Масса всё превращает в симулякр (копию без оригинала, знак, который ни на что не указывает, кроме других знаков) и живет в мире симулякров, считает Бодрийяр. А медиа, призванные в качестве грозного оружия укротить массы, оказываются подчинены массой и превращаются в инструмент ее тотальной экспансии.
Бодрийяр в завершении работы рассматривает различные гипотезы гибели социальности, вспоминая Маркса и Мандевиля с его пчелами. Я советую прочитать «В тени молчаливого большинства, или конец социального» целиком, это компактная работа, переведенная на русский язык и доступная в сети.
Бодрийяр дал свой ответ на вопрос о соотношении масс и массмедиа — массы конституируют медиа, а не медиа массы. Он же снимает противоречие между тезисами «освободим народ» и «народ не тот». Народ есть продукт борьбы с массой, и он «тот» настолько, насколько кристаллизован путем насильственного просветления массы. А массы как раз «не те».
Но Бодрийяр дал и что-то еще. Если мы поверим Бодрийяру, то получим ключ к тайне могущества постмодерна.
Если мы рассмотрим историю как борьбу Идеи с массой, то человек есть продукт этой борьбы. Взявшись за освобождение человека от «предрассудков» (символических структур) и посчитав, что человек есть мера всего, Просвещение начало освобождать массу. Освободив массу от символических структур, Просвещение навязало ей свою структуру социальности.
Но так как и социальность представляет собой закабаление массы, то «гуманистический» пафос освобождения получил свое продолжение в лице постмодерна, который уже видит массу и стремится освободить ее от социальности и всяческой обусловленности, то есть стремится освободить массу от человека, как продукта ее покорения.
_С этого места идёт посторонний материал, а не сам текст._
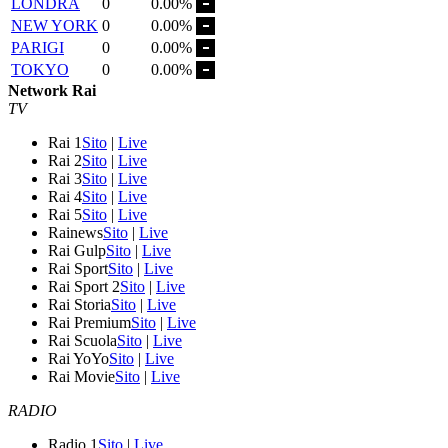
LONDRA
0
0.00%
NEW YORK
0
0.00%
PARIGI
0
0.00%
TOKYO
0
0.00%
Network Rai
TV
Rai 1
Sito
|
Live
Rai 2
Sito
|
Live
Rai 3
Sito
|
Live
Rai 4
Sito
|
Live
Rai 5
Sito
|
Live
Rainews
Sito
|
Live
Rai Gulp
Sito
|
Live
Rai Sport
Sito
|
Live
Rai Sport 2
Sito
|
Live
Rai Storia
Sito
|
Live
Rai Premium
Sito
|
Live
Rai Scuola
Sito
|
Live
Rai YoYo
Sito
|
Live
Rai Movie
Sito
|
Live
RADIO
Radio 1
Sito
|
Live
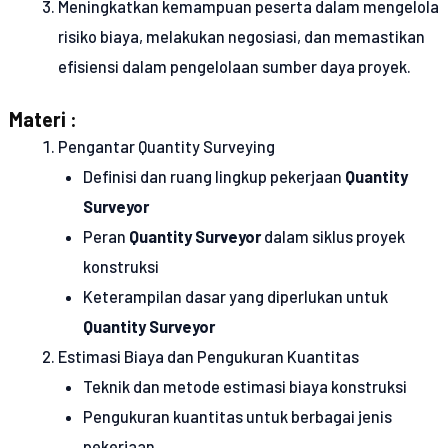
Meningkatkan kemampuan peserta dalam mengelola
risiko biaya, melakukan negosiasi, dan memastikan
efisiensi dalam pengelolaan sumber daya proyek.
Materi :
Pengantar Quantity Surveying
Definisi dan ruang lingkup pekerjaan
Quantity
Surveyor
Peran
Quantity Surveyor
dalam siklus proyek
konstruksi
Keterampilan dasar yang diperlukan untuk
Quantity Surveyor
Estimasi Biaya dan Pengukuran Kuantitas
Teknik dan metode estimasi biaya konstruksi
Pengukuran kuantitas untuk berbagai jenis
pekerjaan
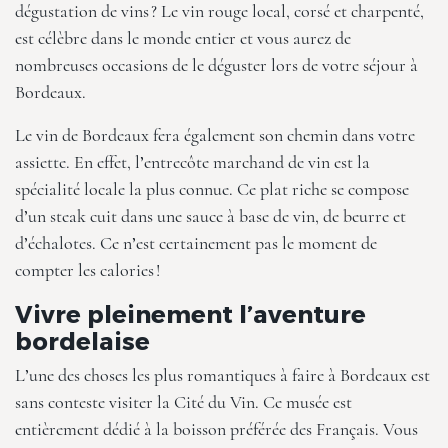
dégustation de vins ? Le vin rouge local, corsé et charpenté,
est célèbre dans le monde entier et vous aurez de
nombreuses occasions de le déguster lors de votre séjour à
Bordeaux.
Le vin de Bordeaux fera également son chemin dans votre
assiette. En effet, l’entrecôte marchand de vin est la
spécialité locale la plus connue. Ce plat riche se compose
d’un steak cuit dans une sauce à base de vin, de beurre et
d’échalotes. Ce n’est certainement pas le moment de
compter les calories !
Vivre pleinement l’aventure
bordelaise
L’une des choses les plus romantiques à faire à Bordeaux est
sans conteste visiter la Cité du Vin. Ce musée est
entièrement dédié à la boisson préférée des Français. Vous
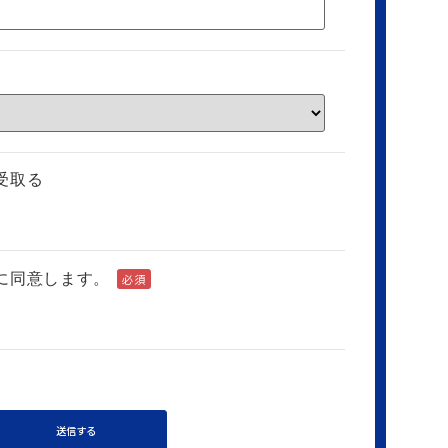
受取る
に同意します。
必須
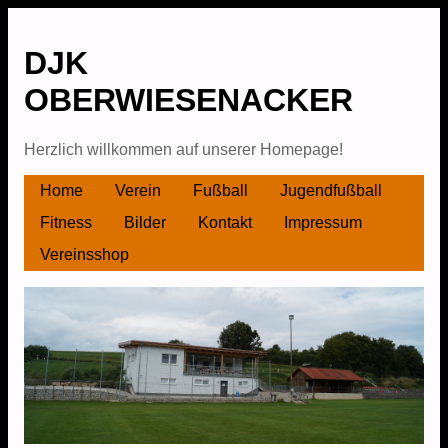
DJK
OBERWIESENACKER
Herzlich willkommen auf unserer Homepage!
Skip
Home
Verein
Fußball
Jugendfußball
Main menu
to
Fitness
Bilder
Kontakt
Impressum
content
Vereinsshop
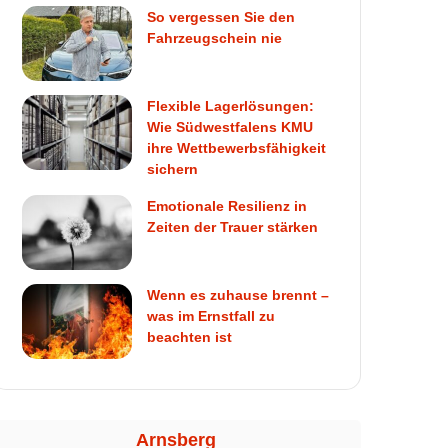
So vergessen Sie den
Fahrzeugschein nie
Flexible Lagerlösungen:
Wie Südwestfalens KMU
ihre Wettbewerbsfähigkeit
sichern
Emotionale Resilienz in
Zeiten der Trauer stärken
Wenn es zuhause brennt –
was im Ernstfall zu
beachten ist
Arnsberg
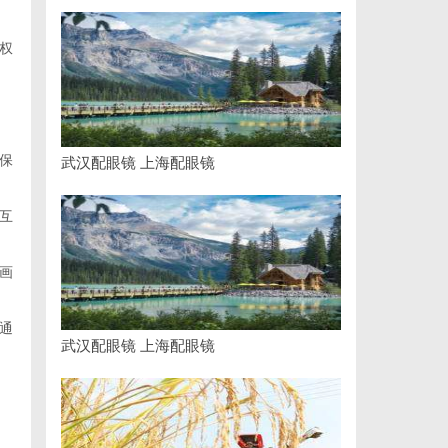
权
保
武汉配眼镜 上海配眼镜
互
画
通
武汉配眼镜 上海配眼镜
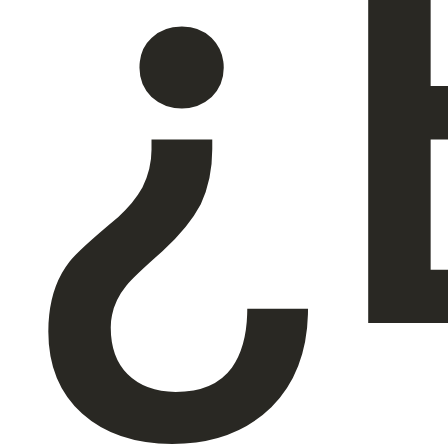
¿
Quiénes somos
ES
Бодрийяр описывает этот процесс как катастрофу, а другие основоположники постмодернизма, как великое освобождение. К каким первичным импульсам желаний на языке революционного освобождения адресуются Делез и Гваттари, если не к тому самому запросу массы на зрелища.
Сила постмодерна в том, что он едет на рвущихся к окончательному освобождению массах и способствует этому освобождению. Можно даже в порядке бреда предположить, не массы ли породили постмодерн? Массы действительно выходят на сцену, но совсем не так, как мы ожидали.